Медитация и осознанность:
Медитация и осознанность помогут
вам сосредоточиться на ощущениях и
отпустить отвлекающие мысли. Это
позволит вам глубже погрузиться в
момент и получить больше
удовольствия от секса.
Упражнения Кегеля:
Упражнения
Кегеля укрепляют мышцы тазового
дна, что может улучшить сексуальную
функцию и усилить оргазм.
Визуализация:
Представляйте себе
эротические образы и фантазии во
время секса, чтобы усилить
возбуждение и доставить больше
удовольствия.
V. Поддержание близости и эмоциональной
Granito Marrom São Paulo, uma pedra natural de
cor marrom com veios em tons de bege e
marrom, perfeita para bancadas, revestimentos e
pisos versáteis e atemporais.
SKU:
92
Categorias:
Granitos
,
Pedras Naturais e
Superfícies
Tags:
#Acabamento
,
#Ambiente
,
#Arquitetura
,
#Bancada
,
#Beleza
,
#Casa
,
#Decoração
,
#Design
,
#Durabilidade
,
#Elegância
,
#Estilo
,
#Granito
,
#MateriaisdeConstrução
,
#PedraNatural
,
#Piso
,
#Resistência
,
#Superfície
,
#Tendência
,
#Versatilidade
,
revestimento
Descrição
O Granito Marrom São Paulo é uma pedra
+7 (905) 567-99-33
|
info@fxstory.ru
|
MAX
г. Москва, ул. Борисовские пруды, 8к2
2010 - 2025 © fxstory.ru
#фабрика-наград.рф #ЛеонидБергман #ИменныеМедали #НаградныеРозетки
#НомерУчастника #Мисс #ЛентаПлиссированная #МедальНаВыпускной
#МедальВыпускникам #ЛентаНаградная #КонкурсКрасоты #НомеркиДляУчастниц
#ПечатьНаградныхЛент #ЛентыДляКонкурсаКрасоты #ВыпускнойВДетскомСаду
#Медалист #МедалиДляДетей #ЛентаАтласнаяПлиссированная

### How to complete this task
Copy out all of the lines above exactly.

### Final answer
Медитация и осознанность:
Медитация и осознанность помогут
вам сосредоточиться на ощущениях и
отпустить отвлекающие мысли. Это
позволит вам глубже погрузиться в
момент и получить больше
удовольствия от секса.
Упражнения Кегеля:
Упражнения
Кегеля укрепляют мышцы тазового
дна, что может улучшить сексуальную
функцию и усилить оргазм.
Визуализация:
Представляйте себе
эротические образы и фантазии во
время секса, чтобы усилить
возбуждение и доставить больше
удовольствия.
V. Поддержание близости и эмоциональной
Granito Marrom São Paulo, uma pedra natural de
cor marrom com veios em tons de bege e
marrom, perfeita para bancadas, revestimentos e
pisos versáteis e atemporais.
SKU:
92
Categorias:
Granitos
,
Pedras Naturais e
Superfícies
Tags:
#Acabamento
,
#Ambiente
,
#Arquitetura
,
#Bancada
,
#Beleza
,
#Casa
,
#Decoração
,
#Design
,
#Durabilidade
,
#Elegância
,
#Estilo
,
#Granito
,
#MateriaisdeConstrução
,
#PedraNatural
,
#Piso
,
#Resistência
,
#Superfície
,
#Tendência
,
#Versatilidade
,
revestimento
Descrição
O Granito Marrom São Paulo é uma pedra
+7 (905) 567-99-33
|
info@fxstory.ru
|
MAX
г. Москва, ул. Борисовские пруды, 8к2
2010 - 2025 © fxstory.ru
#фабрика-наград.рф #ЛеонидБергман #ИменныеМедали #НаградныеРозетки
#НомерУчастника #Мисс #ЛентаПлиссированная #МедальНаВыпускной
#МедальВыпускникам #ЛентаНаградная #КонкурсКрасоты #НомеркиДляУчастниц
#ПечатьНаградныхЛент #ЛентыДляКонкурсаКрасоты #ВыпускнойВДетскомСаду
#Медалист #МедалиДляДетей #ЛентаАтласнаяПлиссированная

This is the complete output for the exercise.